ページ本文 –
'''

しかし、体重を直接はかる方法ではないので、10%の誤差があると考えられています。2000gと計測された赤ちゃんの場合、実際の体重は1800~2200g程度になる可能性があるということです。
大きめの胎児
胎児が大きいと言われると、お産が難産になるのではないかと心配してしまいますが、必ずしも赤ちゃんが大きいからといって難産になるわけではありません。
赤ちゃんの頭の大きさがママの骨盤を通り抜けられるサイズであれば、難産になることはないので大丈夫です。
とはいえ、赤ちゃんの大きさから難産になってしまうケースもあり、その場合は事前に帝王切開などの処置が検討されることとなります。
赤ちゃんが大きくなりすぎている場合、原因はママの糖尿病が考えられます。
ママが糖尿病だと、過剰な糖が胎盤を通して赤ちゃんに送られてしまい、赤ちゃんが成長しすぎてしまいます。
さらに心配なのは、ママのおなかの中で大量にインスリンを分泌してしていた赤ちゃんが、生まれたとたんに胎盤から糖が送られてくる状態がなくなるので、急激に低血糖になることで脳がダメージを受けてしまう場合があります。
ママは、糖尿病と診断されたら赤ちゃんを守るためにも食事のメニューに気を付け、カロリーコントロールや運動療法、症状がひどいときはインスリン注射を行い血糖値をコントロールする必要があります。
小さめの胎児
小さめの胎児は染色体異常や胎児発育不全などが疑われます。
染色体異常については、妊娠中に出生前診断を受けることで、胎児の染色体異常の可能性を調べることができるので、胎児が小さく健康状態が気になるという方は、出生前診断を検討しましょう。
胎児発育不全については、妊娠中に胎児発育不全の診断を受けても。約70%はとくに心配することはないといわれています。
胎児発育不全の原因は以下のようなものが考えられます。
- 妊娠高血圧症候群
- 腎臓病
- 感染症
- 喘息
- 喫煙
これらのトラブルが母体に起こっていることが原因となるため、胎児発育不全を引き起こしている場合は、それぞれの原因に対する対策が必要となります。
出産までの胎児の成長
妊娠してから出産するまで、胎児はどのように成長していくのでしょうか。
それぞれの体重の目安とともに、出産までの胎児の成長をご紹介します。
妊娠初期
妊娠15週6日目までを妊娠初期といい、妊娠初期の終わりには、胎児の体重は40~100gほどまで成長します。
妊娠初期の胎児は以下のような成長が見られます。

'''

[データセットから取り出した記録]
'''

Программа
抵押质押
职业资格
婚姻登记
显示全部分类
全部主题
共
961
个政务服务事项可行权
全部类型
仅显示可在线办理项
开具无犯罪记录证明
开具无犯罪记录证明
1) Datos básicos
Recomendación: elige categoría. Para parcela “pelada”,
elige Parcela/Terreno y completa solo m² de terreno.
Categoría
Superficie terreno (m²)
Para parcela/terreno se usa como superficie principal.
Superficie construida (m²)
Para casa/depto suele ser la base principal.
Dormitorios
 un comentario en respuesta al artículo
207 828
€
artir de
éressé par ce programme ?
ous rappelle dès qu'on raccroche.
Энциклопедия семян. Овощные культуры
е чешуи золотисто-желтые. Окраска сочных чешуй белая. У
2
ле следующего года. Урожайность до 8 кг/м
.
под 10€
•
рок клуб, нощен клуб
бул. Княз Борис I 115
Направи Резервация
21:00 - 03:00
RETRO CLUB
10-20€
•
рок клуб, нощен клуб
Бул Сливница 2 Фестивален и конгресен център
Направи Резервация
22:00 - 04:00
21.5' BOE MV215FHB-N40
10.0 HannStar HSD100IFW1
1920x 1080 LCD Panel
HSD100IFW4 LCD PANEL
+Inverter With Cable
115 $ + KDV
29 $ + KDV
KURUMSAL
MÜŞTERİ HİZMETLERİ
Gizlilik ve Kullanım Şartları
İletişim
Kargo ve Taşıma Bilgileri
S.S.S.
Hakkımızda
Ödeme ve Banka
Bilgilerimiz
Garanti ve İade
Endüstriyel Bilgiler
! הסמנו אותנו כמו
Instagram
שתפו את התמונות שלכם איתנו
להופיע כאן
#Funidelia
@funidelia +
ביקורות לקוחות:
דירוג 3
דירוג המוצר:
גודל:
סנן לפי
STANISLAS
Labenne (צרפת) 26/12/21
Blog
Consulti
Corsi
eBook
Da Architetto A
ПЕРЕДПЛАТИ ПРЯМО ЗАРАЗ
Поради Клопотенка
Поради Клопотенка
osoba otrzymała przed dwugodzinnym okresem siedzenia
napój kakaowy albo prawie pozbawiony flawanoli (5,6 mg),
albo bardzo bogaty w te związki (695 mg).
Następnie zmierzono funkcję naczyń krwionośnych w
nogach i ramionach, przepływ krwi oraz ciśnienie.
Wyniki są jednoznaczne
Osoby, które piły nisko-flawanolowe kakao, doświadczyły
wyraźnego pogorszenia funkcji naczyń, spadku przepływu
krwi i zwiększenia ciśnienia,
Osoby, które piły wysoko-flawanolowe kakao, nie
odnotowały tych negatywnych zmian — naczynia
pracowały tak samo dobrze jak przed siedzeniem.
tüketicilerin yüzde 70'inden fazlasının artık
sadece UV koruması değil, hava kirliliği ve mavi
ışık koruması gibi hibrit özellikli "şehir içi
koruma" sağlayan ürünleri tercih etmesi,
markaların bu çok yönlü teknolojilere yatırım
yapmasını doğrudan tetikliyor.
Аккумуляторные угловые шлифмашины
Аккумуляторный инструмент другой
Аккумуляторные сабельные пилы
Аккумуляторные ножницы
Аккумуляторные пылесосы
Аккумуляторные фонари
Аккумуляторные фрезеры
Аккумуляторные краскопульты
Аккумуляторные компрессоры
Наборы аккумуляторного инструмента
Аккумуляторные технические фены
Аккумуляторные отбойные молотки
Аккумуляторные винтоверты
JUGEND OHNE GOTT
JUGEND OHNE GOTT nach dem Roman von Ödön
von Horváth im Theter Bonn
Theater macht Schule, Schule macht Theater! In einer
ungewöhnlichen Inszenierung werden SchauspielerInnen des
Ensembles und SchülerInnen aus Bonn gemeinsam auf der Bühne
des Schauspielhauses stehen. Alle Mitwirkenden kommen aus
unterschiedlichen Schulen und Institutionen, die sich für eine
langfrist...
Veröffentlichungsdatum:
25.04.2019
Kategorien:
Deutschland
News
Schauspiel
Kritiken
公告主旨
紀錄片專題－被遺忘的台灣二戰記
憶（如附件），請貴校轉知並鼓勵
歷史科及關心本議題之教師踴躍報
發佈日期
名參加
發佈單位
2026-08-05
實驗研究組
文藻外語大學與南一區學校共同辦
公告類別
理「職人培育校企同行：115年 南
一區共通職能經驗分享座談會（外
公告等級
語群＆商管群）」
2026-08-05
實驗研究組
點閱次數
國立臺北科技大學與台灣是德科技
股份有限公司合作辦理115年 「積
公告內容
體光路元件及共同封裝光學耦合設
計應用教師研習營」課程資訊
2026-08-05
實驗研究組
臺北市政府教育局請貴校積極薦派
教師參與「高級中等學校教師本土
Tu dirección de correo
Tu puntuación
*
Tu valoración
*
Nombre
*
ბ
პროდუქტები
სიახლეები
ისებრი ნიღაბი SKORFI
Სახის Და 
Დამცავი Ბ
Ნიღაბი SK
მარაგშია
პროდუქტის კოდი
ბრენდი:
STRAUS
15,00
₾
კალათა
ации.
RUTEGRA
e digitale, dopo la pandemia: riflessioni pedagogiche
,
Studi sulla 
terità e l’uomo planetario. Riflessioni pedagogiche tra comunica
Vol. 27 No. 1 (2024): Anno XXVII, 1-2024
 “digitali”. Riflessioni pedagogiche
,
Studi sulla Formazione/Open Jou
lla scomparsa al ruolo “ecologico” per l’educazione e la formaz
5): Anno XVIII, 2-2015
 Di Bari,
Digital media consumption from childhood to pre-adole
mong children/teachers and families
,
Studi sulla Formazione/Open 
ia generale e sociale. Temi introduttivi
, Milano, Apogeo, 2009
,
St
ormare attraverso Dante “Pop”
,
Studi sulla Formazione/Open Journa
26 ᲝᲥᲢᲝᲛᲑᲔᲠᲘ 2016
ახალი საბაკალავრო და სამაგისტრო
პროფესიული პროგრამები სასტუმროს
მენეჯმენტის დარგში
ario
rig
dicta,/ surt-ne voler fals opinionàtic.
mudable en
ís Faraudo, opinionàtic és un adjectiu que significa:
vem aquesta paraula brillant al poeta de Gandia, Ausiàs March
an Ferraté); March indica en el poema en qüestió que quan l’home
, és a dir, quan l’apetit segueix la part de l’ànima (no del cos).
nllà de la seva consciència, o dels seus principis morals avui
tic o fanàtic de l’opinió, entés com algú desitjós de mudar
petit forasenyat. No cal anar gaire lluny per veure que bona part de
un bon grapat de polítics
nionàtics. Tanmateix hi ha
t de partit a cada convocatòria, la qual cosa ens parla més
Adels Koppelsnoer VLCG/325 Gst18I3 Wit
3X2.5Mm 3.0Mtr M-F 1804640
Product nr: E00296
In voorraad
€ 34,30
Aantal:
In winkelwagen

'''

課題 – ページ本文は、生まれた直後の赤ちゃんの脳がダメージを受ける場合があると述べています。その理由を1～3文で説明しなさい。 これらの行は、ページ本文とは別の資料です。

解答欄 – ママのおなかの中で大量にインスリンを分泌していた赤ちゃんは、生まれたとたんに胎盤から糖が送られてこなくなります。そのため急激に低血糖になり、脳がダメージを受けてしまう場合があります。